I am not defending the system. One of these days it will have to be amended, which is a polite way of putting it.

But it still remains a fact that the player has the last word. I can quote one case this season. When Jackie Robinson left Sheffield Wednesday for Sunderland there was another North- Eastern club in the field offering £2,000 more than Sunderland’s figure.

“ But,” said Robinson, “ I want to go to Sunderland . . . Sorry and all that.”

He went to Sunderland - and the Wednesday lost £2,000.


ONE of these days a Blackpool forward is going to score more than one goal in a match again.

Stan Mortensen, who had scored 14 goals before this afternoon’s game at Wolverhampton, has yet to do it. He has compiled his total one goal at a time.

The only forwards who have! broken this "1...1...1” sequence are George Eastham, who scored twice at Sunderland, and Willie Buchan, who had two against Brentford and three against Portsmouth. That “hat trick” - the last time a Blackpool forward broke this one-goal hoodoo-was as long ago as September 23.


FOOTBALL CURIO: Blackpool lost five goals in an hour and a half to Middlesbrough. In the next four games - six hours’ football - the defence conceded only two.


No figure has been disclosed by Blackpool or Sheffield United, but I hear from a Sheffield source that the transfer fee paid by Blackpool for Edmund Shimwell was £7,000.

They think at Blackpool that it may be one of the bargains of the year.

This was as nearly a model transfer as such a transaction can be in these ballyhoo days.

There were no preliminary headlines - no closed-door conferences - no undignified bartering. It was all settled in less than a couple of hours.

The player was left to choose between Barnsley and Blackpool.

 He chose Blackpool because he preferred to play in the First Division.

THE Blackpool Football Supporters’ Club, under the enthusiastic leadership of the chairman, Mr. Harry Markland, have soon got down to business.

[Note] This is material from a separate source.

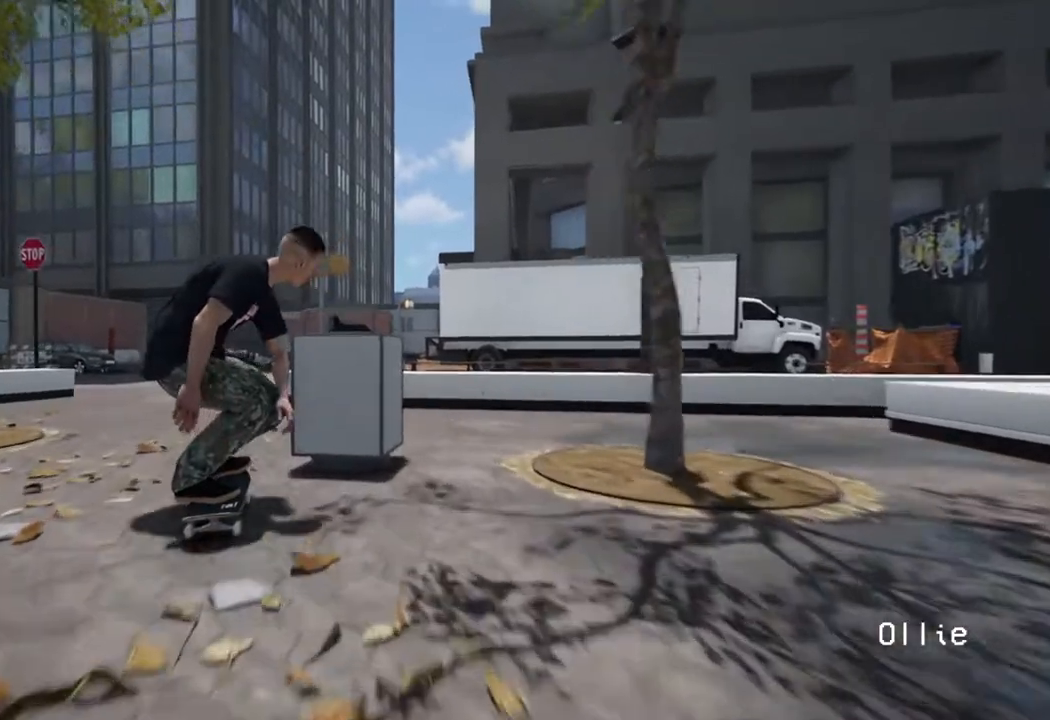
{"buttons": ["L2"], "left_stick": "up", "right_stick": "center", "events": []}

The snooker matches at the Tower Circus between the Davis brothers, with Miss Joyce Gardner as compere, resulted in a win for “Joe,” with many excellent games and a wonderful break by Fred. They were well attended considering that it was the first venture, and much enjoyed.

Members of the football team present were introduced at each session.

Plans for 1947

THE Christmas holidays have handicapped the committee, but early in the New Year it is hoped to set many new schemes in motion.

The committee are reminded of the meeting at the ground at 7-30 p.m. on Tuesday, January 7, and soon after that meeting a general meeting of all members will be called to elect the permanent committee and discuss activities.

A dance has been arranged for early in the New Year.

The membership is now over 500 - let’s make it 1,000. 

The subscription is only 2s. 6d., and forms may be obtained from any member of the committee or from Mr. Tom Newton, the treasurer, at any of the canteens on the ground.

To visit Sheffield

ARRANGEMENTS have been completed for the visit to Sheffield for the Cup-tie with the Wednesday on January 11. The coaches will leave the ground at 8-30 a.m., so book your seats early and give the team the encouragement they deserve.

We all hope that 1947 is Blackpool’s year, and that we shall be able to travel with them to Wembley.

In conclusion, the committee extend to the club, players and all members, the very best wishes for success in 1947.